▸ DIRECTIVE: The records should be repeated word for word, pictures excluded.

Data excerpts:

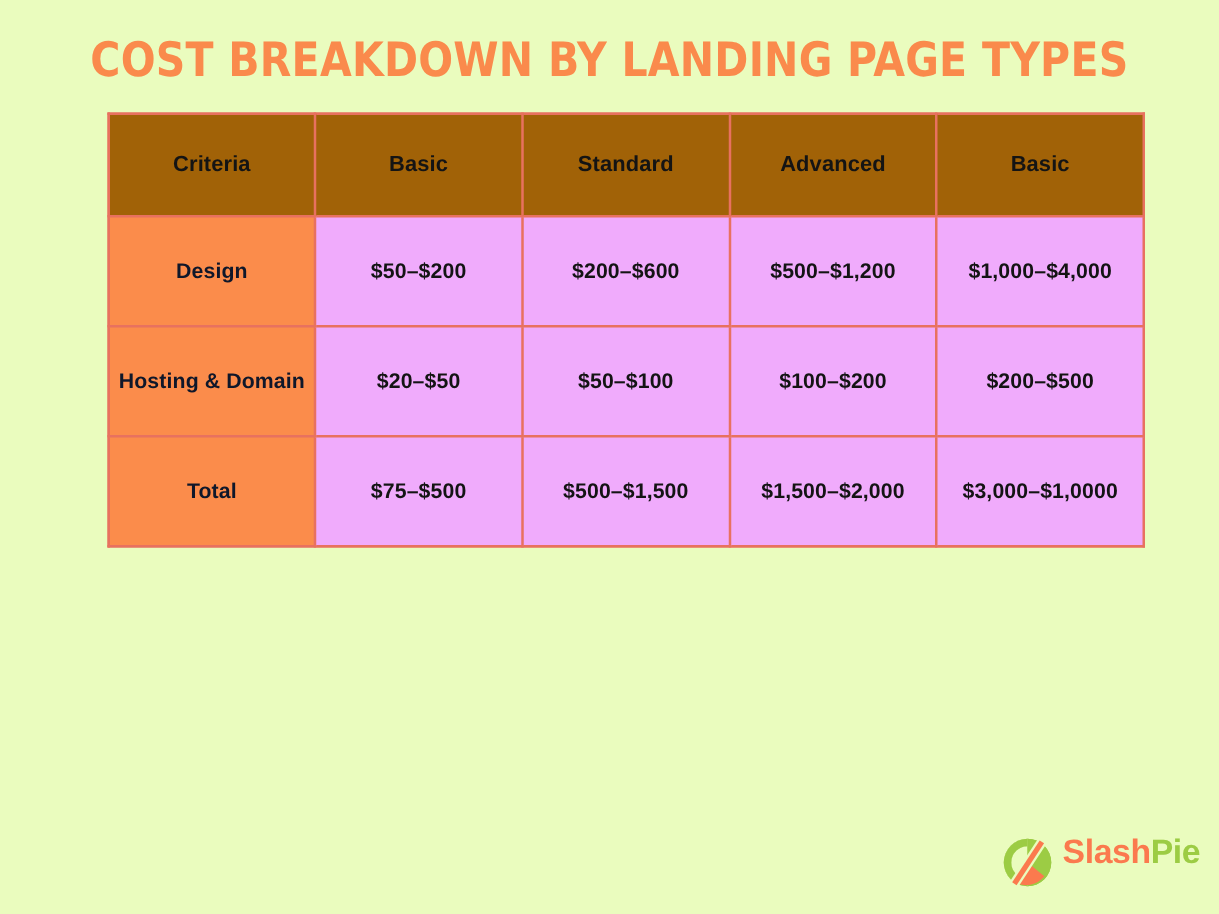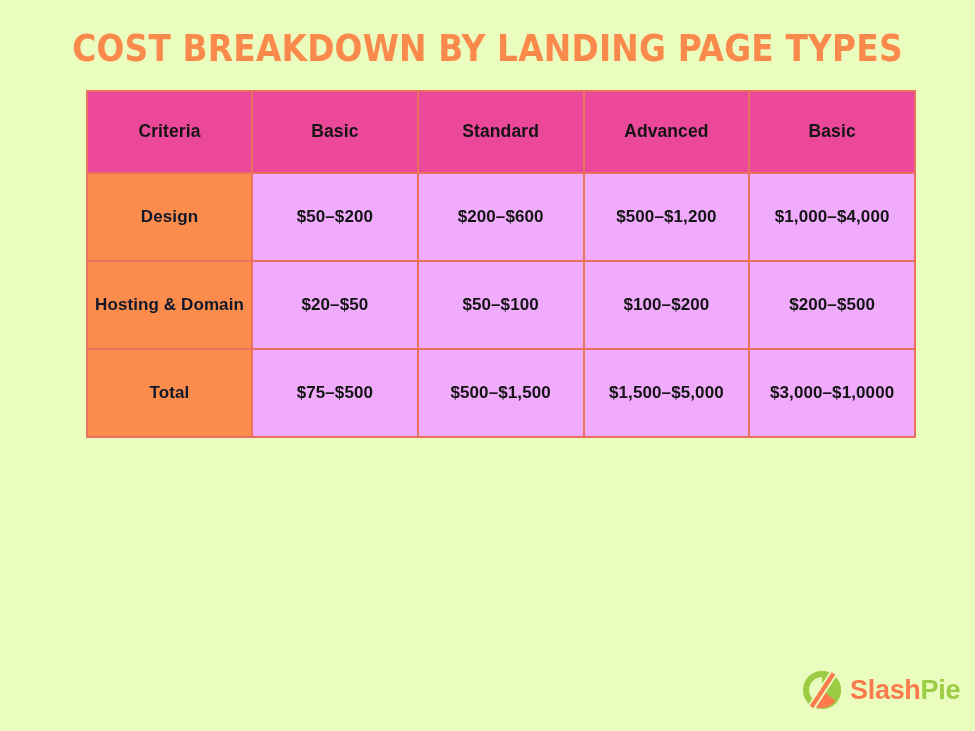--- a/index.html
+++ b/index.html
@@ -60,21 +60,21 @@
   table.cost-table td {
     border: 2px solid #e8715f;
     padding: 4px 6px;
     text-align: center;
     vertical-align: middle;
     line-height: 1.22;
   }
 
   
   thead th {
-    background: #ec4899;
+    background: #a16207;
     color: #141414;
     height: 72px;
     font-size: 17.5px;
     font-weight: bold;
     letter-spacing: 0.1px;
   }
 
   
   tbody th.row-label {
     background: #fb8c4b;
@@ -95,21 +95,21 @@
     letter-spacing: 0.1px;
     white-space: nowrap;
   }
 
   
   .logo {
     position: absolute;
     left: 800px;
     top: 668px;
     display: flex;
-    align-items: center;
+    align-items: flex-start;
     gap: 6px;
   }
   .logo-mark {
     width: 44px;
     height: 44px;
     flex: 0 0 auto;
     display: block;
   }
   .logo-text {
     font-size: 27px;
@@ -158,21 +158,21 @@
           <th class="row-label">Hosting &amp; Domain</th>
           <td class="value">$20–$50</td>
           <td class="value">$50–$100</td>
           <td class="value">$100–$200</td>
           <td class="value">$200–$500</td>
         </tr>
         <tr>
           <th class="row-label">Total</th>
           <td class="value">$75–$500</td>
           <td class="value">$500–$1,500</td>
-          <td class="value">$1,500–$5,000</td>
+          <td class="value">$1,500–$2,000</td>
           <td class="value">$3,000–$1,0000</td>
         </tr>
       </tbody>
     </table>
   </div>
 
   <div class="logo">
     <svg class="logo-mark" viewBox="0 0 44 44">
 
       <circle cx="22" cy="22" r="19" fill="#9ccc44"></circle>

▸ TASK SOLUTION:
--- a/index.html
+++ b/index.html
@@ -60,21 +60,21 @@
   table.cost-table td {
     border: 2px solid #e8715f;
     padding: 4px 6px;
     text-align: center;
     vertical-align: middle;
     line-height: 1.22;
   }
 
   
   thead th {
-    background: #ec4899;
+    background: #a16207;
     color: #141414;
     height: 72px;
     font-size: 17.5px;
     font-weight: bold;
     letter-spacing: 0.1px;
   }
 
   
   tbody th.row-label {
     background: #fb8c4b;
@@ -95,21 +95,21 @@
     letter-spacing: 0.1px;
     white-space: nowrap;
   }
 
   
   .logo {
     position: absolute;
     left: 800px;
     top: 668px;
     display: flex;
-    align-items: center;
+    align-items: flex-start;
     gap: 6px;
   }
   .logo-mark {
     width: 44px;
     height: 44px;
     flex: 0 0 auto;
     display: block;
   }
   .logo-text {
     font-size: 27px;
@@ -158,21 +158,21 @@
           <th class="row-label">Hosting &amp; Domain</th>
           <td class="value">$20–$50</td>
           <td class="value">$50–$100</td>
           <td class="value">$100–$200</td>
           <td class="value">$200–$500</td>
         </tr>
         <tr>
           <th class="row-label">Total</th>
           <td class="value">$75–$500</td>
           <td class="value">$500–$1,500</td>
-          <td class="value">$1,500–$5,000</td>
+          <td class="value">$1,500–$2,000</td>
           <td class="value">$3,000–$1,0000</td>
         </tr>
       </tbody>
     </table>
   </div>
 
   <div class="logo">
     <svg class="logo-mark" viewBox="0 0 44 44">
 
       <circle cx="22" cy="22" r="19" fill="#9ccc44"></circle>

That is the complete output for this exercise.